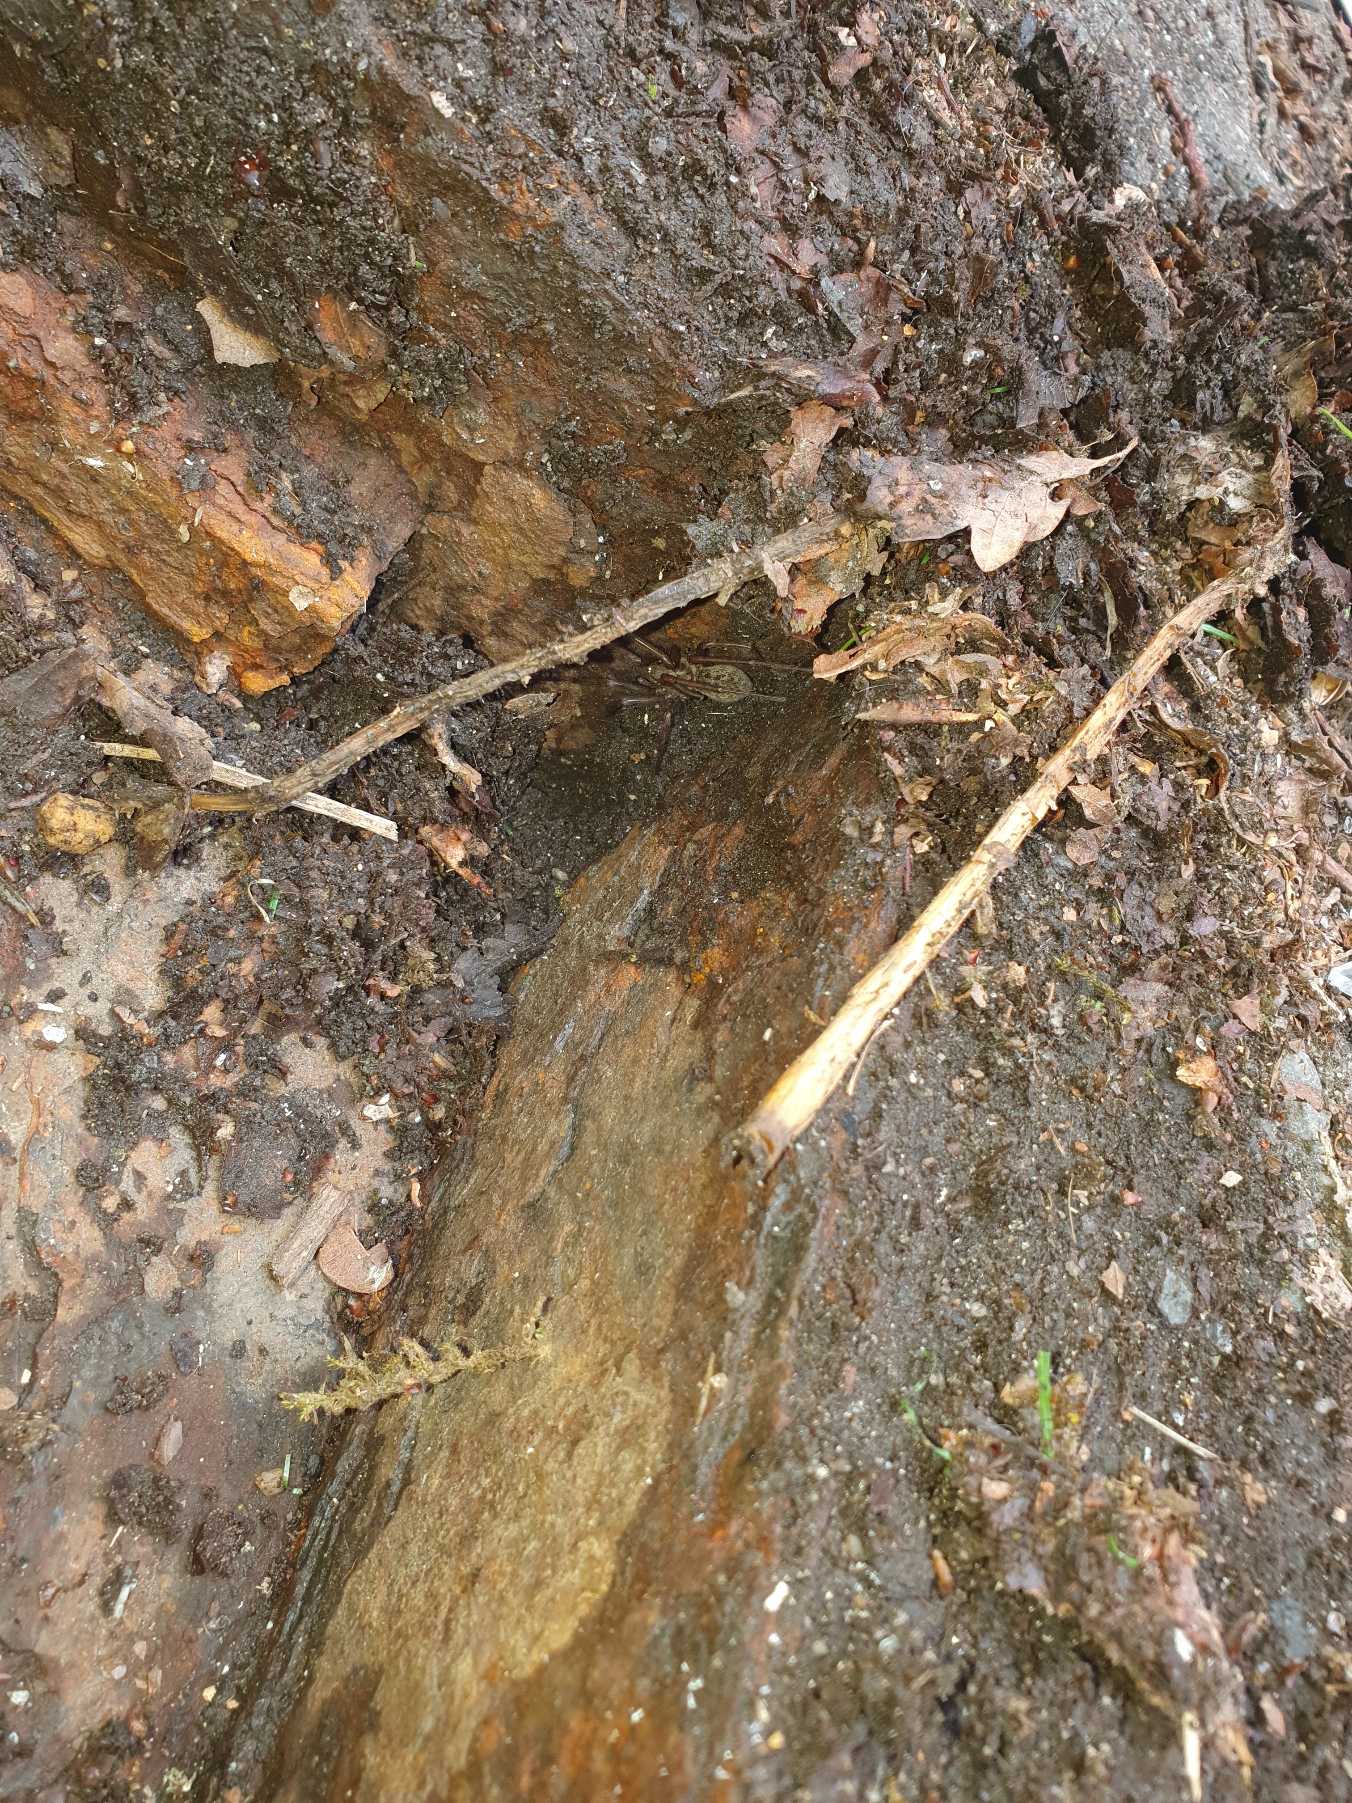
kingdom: Animalia
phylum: Arthropoda
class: Arachnida
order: Araneae
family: Agelenidae
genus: Eratigena
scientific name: Eratigena atrica
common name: Stor husedderkop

■ YOUR GOAL
Convert the records above into a two-column CSV with the header input,output and one row per record. Put the record's text and its answer each in a single quoted field with line breaks turned into spaces, and leave the pictures out.

■ COMPLETE OUTPUT
input,output
"kingdom:","Animalia"
"phylum:","Arthropoda"
"class:","Arachnida"
"order:","Araneae"
"family:","Agelenidae"
"genus:","Eratigena"
"scientific name:","Eratigena atrica"
"common name:","Stor husedderkop"